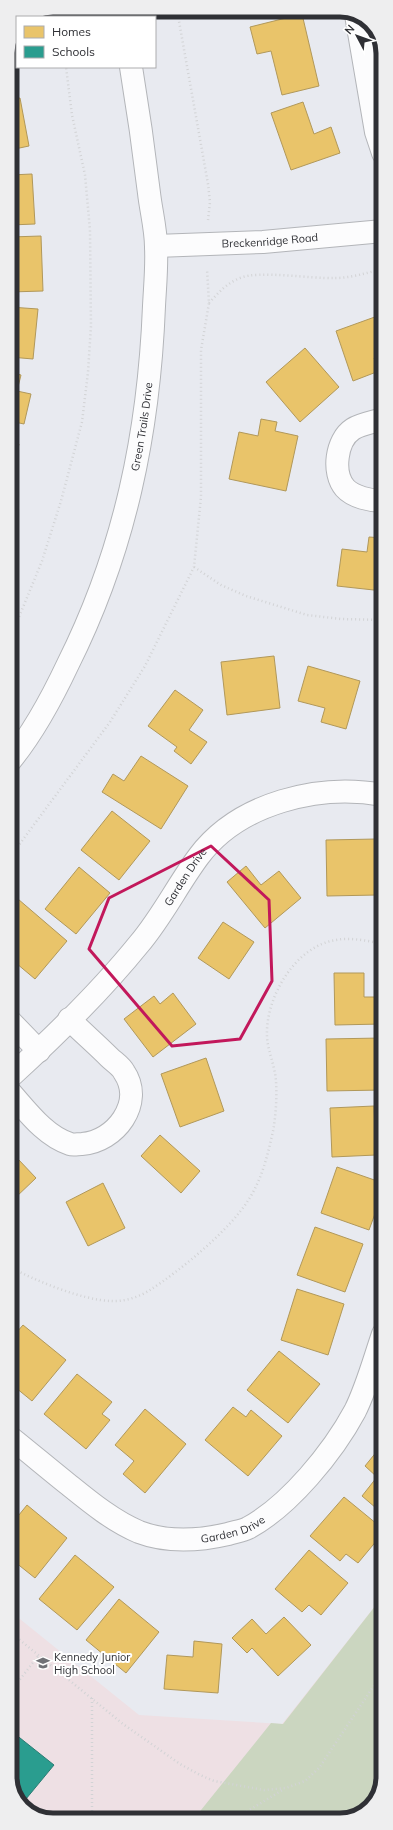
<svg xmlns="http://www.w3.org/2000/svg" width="393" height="1830" viewBox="0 0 393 1830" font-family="Mulish,sans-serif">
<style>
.education{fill:#eee0e4}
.green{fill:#cbd6c0}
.homes{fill:#e9c46a;stroke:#b1985a}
.schools{fill:#2a9d8f;stroke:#2c7c74}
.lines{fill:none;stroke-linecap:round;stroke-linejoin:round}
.street-casing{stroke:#b3b5b9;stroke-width:24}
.path{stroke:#d2d3d5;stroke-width:2.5;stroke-dasharray:1 3;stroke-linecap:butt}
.street{stroke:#fcfcfd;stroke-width:22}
.marked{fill:none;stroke:#c2185b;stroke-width:3;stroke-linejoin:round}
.labels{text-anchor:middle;stroke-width:4;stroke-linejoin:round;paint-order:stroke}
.street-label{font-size:11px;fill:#2f3035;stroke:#fff}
.poi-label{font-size:11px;fill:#2f3035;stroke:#fff;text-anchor:start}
.rim{fill:none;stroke:#2f3035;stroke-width:5}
</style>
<rect width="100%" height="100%" fill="#e8eaf0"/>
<path class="education" d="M383,1596V1777L372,1806L346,1820H48L23,1808L10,1783V1611L139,1715L282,1724Z"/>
<path class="green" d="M383,1596V1777L372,1806L346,1820H193L271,1723L283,1724Z"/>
<path class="homes" d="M302,14L319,86L282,95L271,51L257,54L250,27Z
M17,36V55L10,58V53Z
M20,98L29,146L10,150V100Z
M303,102L314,134L331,127L340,153L291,170L271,113Z
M32,174L35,224L10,225V175Z
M41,236L43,291L10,292V237Z
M10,307L38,309L33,359L10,357Z
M383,314V355L374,358L379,371L353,381L336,331Z
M305,348L339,387L300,422L266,382Z
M10,372L21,375L17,391L31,394L24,424L10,421Z
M261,419L277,422L275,431L298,436L286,491L229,479L239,432L258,436Z
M10,441L19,444L13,469L10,468Z
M369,537L383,538V591L337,586L342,549L367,552Z
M274,656L280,708L227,715L221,662Z
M308,666L360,681L346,729L321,722L325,708L298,701Z
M175,690L203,710L189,730L207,742L191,764L174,751L177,747L148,726Z
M141,756L188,786L161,829L102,792L113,774L124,781Z
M112,811L150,841L119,880L81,850Z
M376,839L377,895L327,896L326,840Z
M246,866L261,885L279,871L301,898L265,928L227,882Z
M79,867L110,893L76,934L45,909Z
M18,899L67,941L35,979L10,958V909Z
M223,922L254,942L229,979L198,958Z
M334,973H364V997H381L382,1024L335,1025Z
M173,993L196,1024L153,1057L124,1019L154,996L160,1004Z
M381,1038L382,1090L327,1091L326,1039Z
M206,1058L224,1111L180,1127L161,1074Z
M374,1106L376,1155L332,1157L330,1108Z
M160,1135L200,1171L181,1193L141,1156Z
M18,1159L36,1178L15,1198L10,1193V1166Z
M337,1167L383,1183V1192L369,1230L321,1213Z
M103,1183L125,1228L88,1246L66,1202Z
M315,1227L363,1244L345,1292L297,1275Z
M297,1289L344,1304L328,1355L281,1340Z
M23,1325L66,1360L32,1401L10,1383V1340Z
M279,1351L320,1384L288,1423L247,1390Z
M77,1374L112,1402L102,1414L110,1420L86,1449L44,1414Z
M233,1407L246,1417L251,1410L282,1436L248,1476L205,1440Z
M145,1409L186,1444L145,1493L123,1474L134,1461L115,1445Z
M382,1445H383V1514L362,1496L377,1477L365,1466Z
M344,1497L383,1529V1533L358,1563L346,1554L340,1561L310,1536Z
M27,1505L67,1538L35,1578L10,1558L12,1541L10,1526Z
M309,1550L348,1583L321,1615L309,1605L302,1612L275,1589Z
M75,1555L114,1587L77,1630L39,1599Z
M119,1599L159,1632L126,1673L86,1640Z
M284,1617L311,1645L278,1676L252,1648L247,1653L232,1638L252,1619L266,1634Z
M194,1641L222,1644L218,1693L164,1689L167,1655L193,1657Z"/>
<path class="schools" d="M10,1730L54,1765L21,1805L10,1783Z"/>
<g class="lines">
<g class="street-casing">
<g id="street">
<path d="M121,10L122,17"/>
<path d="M356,15L376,132L383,153"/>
<path id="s1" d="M156,246L263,242L383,231"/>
<path d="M383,419C374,422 361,424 353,429C336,440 332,473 345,488C353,497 371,501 383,501"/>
<path id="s2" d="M10,761C34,732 52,698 68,664C125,550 149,432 154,306C155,286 157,267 156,247C156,229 151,211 149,193C144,151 138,109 131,67"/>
<path d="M10,1021L39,1051"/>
<path id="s3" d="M10,1077C55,1036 101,991 139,944C162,917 178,884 199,856C239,803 319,783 383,795"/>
<path d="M10,1092C27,1111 45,1136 70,1144C73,1145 78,1144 82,1144C115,1142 145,1103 124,1072C121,1066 114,1062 109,1057C96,1044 82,1032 69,1019"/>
<path id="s4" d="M10,1437C30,1453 49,1469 69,1485C90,1502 113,1521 139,1532C168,1543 198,1541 228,1534C234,1532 242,1531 248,1528C289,1506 333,1452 355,1411C367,1387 374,1360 383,1334"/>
</g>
</g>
<path class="path" d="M58,10L59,17
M177,10L208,184L210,202L208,220
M209,303C218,293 227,283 240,278C258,270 312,279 335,278C351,278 366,273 383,269
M194,567L221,585L246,596L307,615L341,619L383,620
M10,639L42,561L61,501L82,422L88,372L91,326L90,230L85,175L72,115L66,67
M10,857L110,722L145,666L194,567L201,497V350L209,303L207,269
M10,1267C36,1281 82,1300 111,1301C124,1302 139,1297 150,1290C181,1270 230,1230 249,1199C262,1179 268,1154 273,1131C276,1115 277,1096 276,1081C275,1066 268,1052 267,1037C265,998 295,946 336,940C351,937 368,941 383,944
M10,1632L123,1724L180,1764L200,1775L214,1781L264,1790L286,1788L305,1781L319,1768L383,1672
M10,1692L39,1655
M92,1698V1820
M233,1820L284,1789"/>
<use href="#street" class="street"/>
</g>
<path class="marked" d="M211,846L269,900L272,981L240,1039L172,1046L89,949L109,898Z"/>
<defs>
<g id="school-bare" transform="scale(1.08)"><path d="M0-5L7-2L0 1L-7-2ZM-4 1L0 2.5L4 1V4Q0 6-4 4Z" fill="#707176" stroke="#fff" stroke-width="2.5" paint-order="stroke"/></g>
</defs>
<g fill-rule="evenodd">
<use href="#school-bare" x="43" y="1663"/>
</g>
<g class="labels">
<g class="street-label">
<text dy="4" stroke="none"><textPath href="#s1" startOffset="114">Breckenridge Road</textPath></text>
<text dy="4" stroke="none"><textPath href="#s2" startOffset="363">Green Trails Drive</textPath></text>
<text dy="4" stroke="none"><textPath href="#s3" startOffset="267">Garden Drive</textPath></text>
<text dy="4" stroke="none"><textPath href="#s4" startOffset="257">Garden Drive</textPath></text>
</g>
<g class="poi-label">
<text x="54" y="1661">Kennedy Junior<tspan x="54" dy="13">High School</tspan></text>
</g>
</g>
<path d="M0 0H393V1830H0ZM53 17H340A36 36 0 0 1 376 53V1777A36 36 0 0 1 340 1813H53A36 36 0 0 1 17 1777V53A36 36 0 0 1 53 17Z" fill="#eeeeef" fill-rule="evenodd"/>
<path class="rim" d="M53 17H340A36 36 0 0 1 376 53V1777A36 36 0 0 1 340 1813H53A36 36 0 0 1 17 1777V53A36 36 0 0 1 53 17Z"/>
<rect x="16" y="16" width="140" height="52" fill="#ffffff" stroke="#acacae"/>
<rect x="24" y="26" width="20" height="12" fill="#e9c46a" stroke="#acacae"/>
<text x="52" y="36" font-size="12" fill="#2f3035">Homes</text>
<rect x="24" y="46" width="20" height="12" fill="#2a9d8f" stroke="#acacae"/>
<text x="52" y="56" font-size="12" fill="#2f3035">Schools</text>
<g transform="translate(357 36) rotate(311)" stroke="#ffffff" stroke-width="3" paint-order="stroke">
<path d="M0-3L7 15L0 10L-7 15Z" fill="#2f3035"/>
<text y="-6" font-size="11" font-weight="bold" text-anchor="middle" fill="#2f3035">N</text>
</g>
</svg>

• **Problem to work on**
Reproduce only the lines above spanning from the line containing "M75,1555L114,1587L77,1630L39,1599Z" through the line containing "M194,567L221,585L246,596L307,615L341,619L383,620", word for word.

• **Solution to this exercise**
M75,1555L114,1587L77,1630L39,1599Z
M119,1599L159,1632L126,1673L86,1640Z
M284,1617L311,1645L278,1676L252,1648L247,1653L232,1638L252,1619L266,1634Z
M194,1641L222,1644L218,1693L164,1689L167,1655L193,1657Z"/>
<path class="schools" d="M10,1730L54,1765L21,1805L10,1783Z"/>
<g class="lines">
<g class="street-casing">
<g id="street">
<path d="M121,10L122,17"/>
<path d="M356,15L376,132L383,153"/>
<path id="s1" d="M156,246L263,242L383,231"/>
<path d="M383,419C374,422 361,424 353,429C336,440 332,473 345,488C353,497 371,501 383,501"/>
<path id="s2" d="M10,761C34,732 52,698 68,664C125,550 149,432 154,306C155,286 157,267 156,247C156,229 151,211 149,193C144,151 138,109 131,67"/>
<path d="M10,1021L39,1051"/>
<path id="s3" d="M10,1077C55,1036 101,991 139,944C162,917 178,884 199,856C239,803 319,783 383,795"/>
<path d="M10,1092C27,1111 45,1136 70,1144C73,1145 78,1144 82,1144C115,1142 145,1103 124,1072C121,1066 114,1062 109,1057C96,1044 82,1032 69,1019"/>
<path id="s4" d="M10,1437C30,1453 49,1469 69,1485C90,1502 113,1521 139,1532C168,1543 198,1541 228,1534C234,1532 242,1531 248,1528C289,1506 333,1452 355,1411C367,1387 374,1360 383,1334"/>
</g>
</g>
<path class="path" d="M58,10L59,17
M177,10L208,184L210,202L208,220
M209,303C218,293 227,283 240,278C258,270 312,279 335,278C351,278 366,273 383,269
M194,567L221,585L246,596L307,615L341,619L383,620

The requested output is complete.